A travers ses vêtements, l’homme cherche à dire qui il est, quitte à forcer le trait.

Là où le premier revisite des classiques américains, en portant des pantalons courts, des vestes cintrées et en affichant des mollets sans chaussettes et des pieds nus dans une paire de mocassins, le second reste fidèle à de grandes marques, où la griffe ne signifie pas l’avènement d’une révolution vestimentaire.

Ses vestes, ses pantalons, et même ses jeans, se maintiennent dans une distance respectable avec les dernières tendances. Le troisième se cherche encore avec toutefois une envie de plaire, qu’il fait coïncider avec des vêtements simples, mais bien taillés dans des matériaux aux fibres naturelles.

Cette liste des tendances actuelles de la mode masculine pourrait s’allonger. Chacune d’elles témoigne d’une affirmation de soi, décomplexée. A travers ses vêtements, l’homme cherche à dire qui il est, quitte à forcer le trait.

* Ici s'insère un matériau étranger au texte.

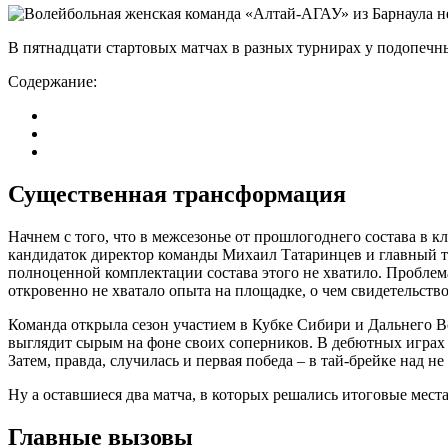
В пятнадцати стартовых матчах в разных турнирах у подопечны
Содержание:
Существенная трансформация
Начнем с того, что в межсезонье от прошлогоднего состава в к
кандидаток директор команды Михаил Татаринцев и главный т
полноценной комплектации состава этого не хватило. Проблема
откровенно не хватало опыта на площадке, о чем свидетельств
Команда открыла сезон участием в Кубке Сибири и Дальнего В
выглядит сырым на фоне своих соперников. В дебютных играх 
Затем, правда, случилась и первая победа – в тай-брейке над н
Ну а оставшиеся два матча, в которых решались итоговые места
Главные вызовы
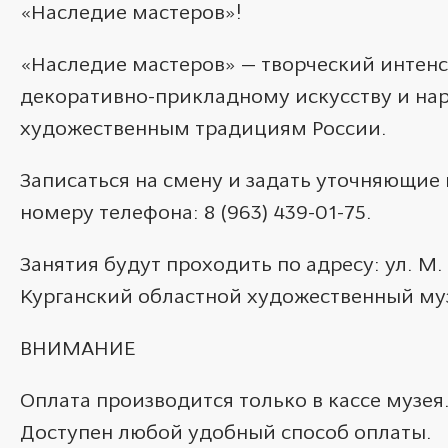
«Наследие мастеров»!
«Наследие мастеров» — творческий интен
декоративно-прикладному искусству и н
художественным традициям России.
Записаться на смену и задать уточняющие
номеру телефона: 8 (963) 439-01-75.
Занятия будут проходить по адресу: ул. М. 
Курганский областной художественный му
ВНИМАНИЕ
Оплата производится только в кассе музея
Доступен любой удобный способ оплаты.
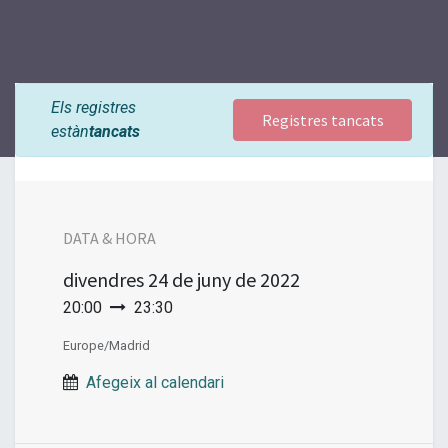
Els registres
Registres tancats
estàn
tancats
DATA & HORA
divendres
24 de juny de 2022
20:00
23:30
Europe/Madrid
Afegeix al calendari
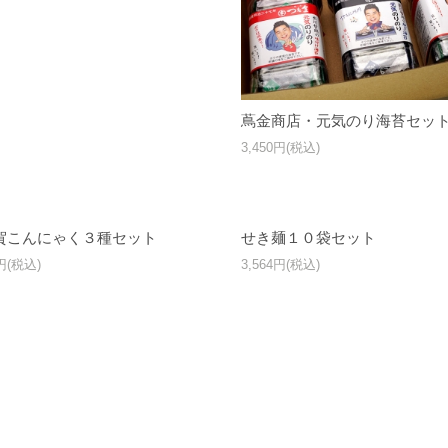
蔦金商店・元気のり海苔セッ
3,450円(税込)
賀こんにゃく３種セット
せき麺１０袋セット
0円(税込)
3,564円(税込)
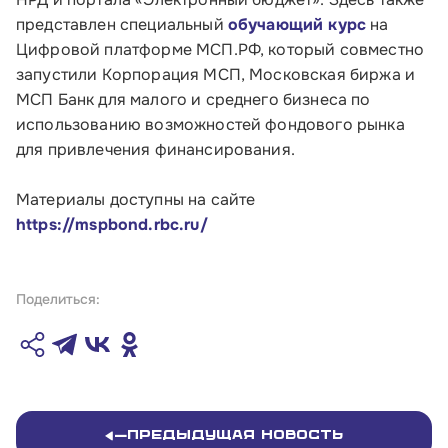
представлен специальный
обучающий курс
на
Цифровой платформе МСП.РФ, который совместно
Телефон:
запустили Корпорация МСП, Московская биржа и
МСП Банк для малого и среднего бизнеса по
8 800 100-11-00
использованию возможностей фондового рынка
Время работы:
для привлечения финансирования.
по будням с 10:00 до 19:00
Материалы доступны на сайте
Почтовый адрес:
https://mspbond.rbc.ru/
109012, г. Москва, Славянская площадь, д.4,
стр.1
Поделиться:
Обратиться в Корпорацию
Предыдущая новость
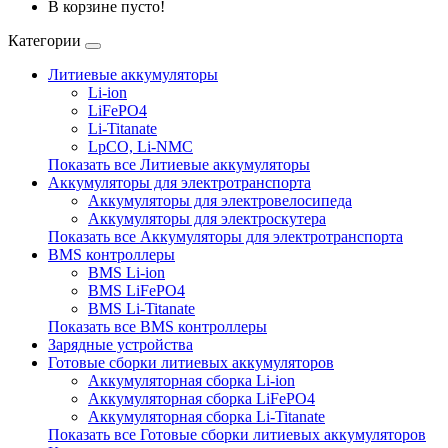
В корзине пусто!
Категории
Литиевые аккумуляторы
Li-ion
LiFePO4
Li-Titanate
LpCO, Li-NMC
Показать все Литиевые аккумуляторы
Аккумуляторы для электротранспорта
Аккумуляторы для электровелосипеда
Аккумуляторы для электроскутера
Показать все Аккумуляторы для электротранспорта
BMS контроллеры
BMS Li-ion
BMS LiFePO4
BMS Li-Titanate
Показать все BMS контроллеры
Зарядные устройства
Готовые сборки литиевых аккумуляторов
Аккумуляторная сборка Li-ion
Аккумуляторная сборка LiFePO4
Аккумуляторная сборка Li-Titanate
Показать все Готовые сборки литиевых аккумуляторов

Il n’a plus peur des accessoires et il soigne les détails. Mais s’il fallait relever les dominantes de l’été 2016, on citera, en vrac: un retour des années psychédéliques avec des couleurs vives et mélangées.

Pour corriger ce vent de folie, la tenue militaire, façon junte latino-américaine, lève le menton et bombe le torse. Et pour les plus audacieux, la route de la Soie souffle un air extrême-oriental sur des vestes et des blouses qui donnent envie d’aller dîner dans un restau chinois.